I gained experience in compartmentalizing code, I broke down big code chunks into smaller functions to make it easier to understand. I didn't use any new features of Python, but I got better with software development practices. - PR


yes, how to tie together a few tools from the collections module to get a seemingly complicated task done relatively quickly. - PR

I learnt a lot more about collections, in particular defaultdict. Using it with namedtuple was a great exercise. - PR

I learned collections - defaultdict, namedtuple, Counter. I learned how to use f-string. I still do not know how I can sort specific element inside the value of the default dict e.g. in this case I can't sort the score of movies under the director. - PR

I learned about namedtuple - PR


I learn how to make request to remote database (in this project used RIPE DB) and how to parse JSON output from DB - PR


I learned how to use praw, the library for accessing the reddit API through a python wrapper. This challenge was fun, I think I'll be using praw more in the future. - PR


Create an Interval class that can be leveraged by a pomodoro app. I learned pytest methodology for testing a custom class - PR

yes, I mucked around with flask testing - PR


Solidified my understanding of regex. - PR

Didn't know non-capture group can be used like that. - PR


Kind of? datetime is pretty new to me, and this is the first time I actually used the time module. It was also the first time I used os.system, and the "\r" character. It was a good experience, but I wouldn't go as far as to say that I "stretched" my skills.

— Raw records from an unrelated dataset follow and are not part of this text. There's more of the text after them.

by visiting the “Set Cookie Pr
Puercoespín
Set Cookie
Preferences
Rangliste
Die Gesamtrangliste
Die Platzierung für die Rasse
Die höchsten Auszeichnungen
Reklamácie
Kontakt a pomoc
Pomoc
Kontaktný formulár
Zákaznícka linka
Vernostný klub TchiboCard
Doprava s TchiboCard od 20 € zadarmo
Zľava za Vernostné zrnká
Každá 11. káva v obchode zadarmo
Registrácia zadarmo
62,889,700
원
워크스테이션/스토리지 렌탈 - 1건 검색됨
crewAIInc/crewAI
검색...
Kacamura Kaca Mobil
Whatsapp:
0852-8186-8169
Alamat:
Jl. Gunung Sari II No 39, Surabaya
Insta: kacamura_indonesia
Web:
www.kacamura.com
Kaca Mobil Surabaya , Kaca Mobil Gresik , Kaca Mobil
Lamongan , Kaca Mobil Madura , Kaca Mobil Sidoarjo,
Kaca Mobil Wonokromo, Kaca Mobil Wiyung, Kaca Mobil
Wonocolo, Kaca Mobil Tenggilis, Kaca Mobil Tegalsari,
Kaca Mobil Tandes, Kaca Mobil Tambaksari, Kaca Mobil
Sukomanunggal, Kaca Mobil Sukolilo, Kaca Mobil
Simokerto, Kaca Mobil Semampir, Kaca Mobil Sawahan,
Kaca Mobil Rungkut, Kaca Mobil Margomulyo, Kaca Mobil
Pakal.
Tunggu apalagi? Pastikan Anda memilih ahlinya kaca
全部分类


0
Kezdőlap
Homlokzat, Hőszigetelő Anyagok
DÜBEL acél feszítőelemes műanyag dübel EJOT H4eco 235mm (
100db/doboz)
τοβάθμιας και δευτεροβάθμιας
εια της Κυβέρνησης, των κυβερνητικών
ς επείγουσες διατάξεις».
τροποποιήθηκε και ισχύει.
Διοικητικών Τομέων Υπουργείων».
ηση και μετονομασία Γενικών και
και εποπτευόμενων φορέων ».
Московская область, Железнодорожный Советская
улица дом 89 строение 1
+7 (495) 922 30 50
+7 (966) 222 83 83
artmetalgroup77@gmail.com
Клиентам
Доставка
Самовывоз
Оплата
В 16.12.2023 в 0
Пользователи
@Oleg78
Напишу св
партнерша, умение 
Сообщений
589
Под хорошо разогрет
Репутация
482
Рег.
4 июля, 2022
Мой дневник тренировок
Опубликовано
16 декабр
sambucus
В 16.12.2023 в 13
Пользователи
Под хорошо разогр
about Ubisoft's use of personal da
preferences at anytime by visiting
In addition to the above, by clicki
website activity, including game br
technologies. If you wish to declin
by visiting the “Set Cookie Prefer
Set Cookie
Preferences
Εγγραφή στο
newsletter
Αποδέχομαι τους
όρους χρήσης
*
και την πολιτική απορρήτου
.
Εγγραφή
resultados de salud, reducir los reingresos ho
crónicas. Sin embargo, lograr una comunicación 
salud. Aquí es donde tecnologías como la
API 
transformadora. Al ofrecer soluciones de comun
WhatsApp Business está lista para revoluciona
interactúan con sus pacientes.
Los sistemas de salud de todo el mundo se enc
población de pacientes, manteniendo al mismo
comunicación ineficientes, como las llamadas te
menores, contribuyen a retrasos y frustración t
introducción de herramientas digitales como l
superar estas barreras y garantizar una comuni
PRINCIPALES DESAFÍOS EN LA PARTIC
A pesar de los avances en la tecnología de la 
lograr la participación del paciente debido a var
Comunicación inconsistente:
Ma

I will most likely come back to the timer and improve the interface a bit. - PR

I learned how to define the timedelta, how to use string to properly show datetime. - PR

Yes, I learned that when I print timedelta, it shows the string in this format: "0:00:00". - PR

argparse, datetime, making CLI applications - PR

Thanks to everyone for your participation in our blog code challenges! Keep the PRs coming and include a with one or more screenshots if you want to be featured in this review post.